FRAGMENTY REKORDÓW:
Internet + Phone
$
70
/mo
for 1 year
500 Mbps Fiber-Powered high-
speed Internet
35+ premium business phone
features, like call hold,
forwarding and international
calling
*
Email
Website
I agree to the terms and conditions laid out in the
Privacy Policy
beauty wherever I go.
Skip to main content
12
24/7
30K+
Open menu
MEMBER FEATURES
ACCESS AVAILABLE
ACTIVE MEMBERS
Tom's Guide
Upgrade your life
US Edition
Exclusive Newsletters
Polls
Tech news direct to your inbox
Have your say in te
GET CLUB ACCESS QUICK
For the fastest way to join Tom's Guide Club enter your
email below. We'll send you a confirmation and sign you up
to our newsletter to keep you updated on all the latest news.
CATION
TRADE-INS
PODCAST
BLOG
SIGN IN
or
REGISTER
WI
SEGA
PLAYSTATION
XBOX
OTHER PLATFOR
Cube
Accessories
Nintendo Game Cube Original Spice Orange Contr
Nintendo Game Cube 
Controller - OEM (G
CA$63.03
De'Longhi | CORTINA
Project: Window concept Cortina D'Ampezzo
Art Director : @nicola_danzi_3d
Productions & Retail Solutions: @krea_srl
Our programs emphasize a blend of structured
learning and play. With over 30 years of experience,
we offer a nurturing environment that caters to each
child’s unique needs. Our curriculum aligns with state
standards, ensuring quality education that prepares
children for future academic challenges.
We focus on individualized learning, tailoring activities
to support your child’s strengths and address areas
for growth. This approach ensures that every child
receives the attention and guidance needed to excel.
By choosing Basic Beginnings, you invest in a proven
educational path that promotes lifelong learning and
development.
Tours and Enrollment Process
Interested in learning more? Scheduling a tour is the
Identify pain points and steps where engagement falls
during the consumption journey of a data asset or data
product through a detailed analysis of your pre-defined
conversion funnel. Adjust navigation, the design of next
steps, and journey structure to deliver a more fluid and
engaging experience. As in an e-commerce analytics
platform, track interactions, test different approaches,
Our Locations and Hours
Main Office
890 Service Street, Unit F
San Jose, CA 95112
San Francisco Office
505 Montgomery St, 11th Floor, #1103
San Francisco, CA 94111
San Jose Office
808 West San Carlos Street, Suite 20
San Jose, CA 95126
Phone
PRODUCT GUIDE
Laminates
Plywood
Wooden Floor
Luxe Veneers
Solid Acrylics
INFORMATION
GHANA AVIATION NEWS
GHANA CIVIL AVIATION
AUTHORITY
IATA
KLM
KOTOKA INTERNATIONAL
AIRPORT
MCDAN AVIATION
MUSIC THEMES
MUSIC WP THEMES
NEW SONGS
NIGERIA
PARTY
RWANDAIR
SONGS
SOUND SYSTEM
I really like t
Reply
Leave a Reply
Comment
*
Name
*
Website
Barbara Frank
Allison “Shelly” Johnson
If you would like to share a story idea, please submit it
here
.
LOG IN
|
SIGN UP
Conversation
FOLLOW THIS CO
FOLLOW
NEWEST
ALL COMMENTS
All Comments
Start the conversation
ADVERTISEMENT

ZADANIE:
Sformatuj tekst wszystkich rekordów jako listę JSON złożoną z ciągów znaków, po jednym dla każdego wiersza. Puste wiersze pomiń.

OCZEKIWANY WYNIK:
[
  "Internet + Phone",
  "$",
  "70",
  "/mo",
  "for 1 year",
  "500 Mbps Fiber-Powered high-",
  "speed Internet",
  "35+ premium business phone",
  "features, like call hold,",
  "forwarding and international",
  "calling",
  "*",
  "Email",
  "Website",
  "I agree to the terms and conditions laid out in the",
  "Privacy Policy",
  "beauty wherever I go.",
  "Skip to main content",
  "12",
  "24/7",
  "30K+",
  "Open menu",
  "MEMBER FEATURES",
  "ACCESS AVAILABLE",
  "ACTIVE MEMBERS",
  "Tom's Guide",
  "Upgrade your life",
  "US Edition",
  "Exclusive Newsletters",
  "Polls",
  "Tech news direct to your inbox",
  "Have your say in te",
  "GET CLUB ACCESS QUICK",
  "For the fastest way to join Tom's Guide Club enter your",
  "email below. We'll send you a confirmation and sign you up",
  "to our newsletter to keep you updated on all the latest news.",
  "CATION",
  "TRADE-INS",
  "PODCAST",
  "BLOG",
  "SIGN IN",
  "or",
  "REGISTER",
  "WI",
  "SEGA",
  "PLAYSTATION",
  "XBOX",
  "OTHER PLATFOR",
  "Cube",
  "Accessories",
  "Nintendo Game Cube Original Spice Orange Contr",
  "Nintendo Game Cube ",
  "Controller - OEM (G",
  "CA$63.03",
  "De'Longhi | CORTINA",
  "Project: Window concept Cortina D'Ampezzo",
  "Art Director : @nicola_danzi_3d",
  "Productions & Retail Solutions: @krea_srl",
  "Our programs emphasize a blend of structured",
  "learning and play. With over 30 years of experience,",
  "we offer a nurturing environment that caters to each",
  "child’s unique needs. Our curriculum aligns with state",
  "standards, ensuring quality education that prepares",
  "children for future academic challenges.",
  "We focus on individualized learning, tailoring activities",
  "to support your child’s strengths and address areas",
  "for growth. This approach ensures that every child",
  "receives the attention and guidance needed to excel.",
  "By choosing Basic Beginnings, you invest in a proven",
  "educational path that promotes lifelong learning and",
  "development.",
  "Tours and Enrollment Process",
  "Interested in learning more? Scheduling a tour is the",
  "Identify pain points and steps where engagement falls",
  "during the consumption journey of a data asset or data",
  "product through a detailed analysis of your pre-defined",
  "conversion funnel. Adjust navigation, the design of next",
  "steps, and journey structure to deliver a more fluid and",
  "engaging experience. As in an e-commerce analytics",
  "platform, track interactions, test different approaches,",
  "Our Locations and Hours",
  "Main Office",
  "890 Service Street, Unit F",
  "San Jose, CA 95112",
  "San Francisco Office",
  "505 Montgomery St, 11th Floor, #1103",
  "San Francisco, CA 94111",
  "San Jose Office",
  "808 West San Carlos Street, Suite 20",
  "San Jose, CA 95126",
  "Phone",
  "PRODUCT GUIDE",
  "Laminates",
  "Plywood",
  "Wooden Floor",
  "Luxe Veneers",
  "Solid Acrylics",
  "INFORMATION",
  "GHANA AVIATION NEWS",
  "GHANA CIVIL AVIATION",
  "AUTHORITY",
  "IATA",
  "KLM",
  "KOTOKA INTERNATIONAL",
  "AIRPORT",
  "MCDAN AVIATION",
  "MUSIC THEMES",
  "MUSIC WP THEMES",
  "NEW SONGS",
  "NIGERIA",
  "PARTY",
  "RWANDAIR",
  "SONGS",
  "SOUND SYSTEM",
  "I really like t",
  "Reply",
  "Leave a Reply",
  "Comment",
  "*",
  "Name",
  "*",
  "Website",
  "Barbara Frank",
  "Allison “Shelly” Johnson",
  "If you would like to share a story idea, please submit it",
  "here",
  ".",
  "LOG IN",
  "|",
  "SIGN UP",
  "Conversation",
  "FOLLOW THIS CO",
  "FOLLOW",
  "NEWEST",
  "ALL COMMENTS",
  "All Comments",
  "Start the conversation",
  "ADVERTISEMENT"
]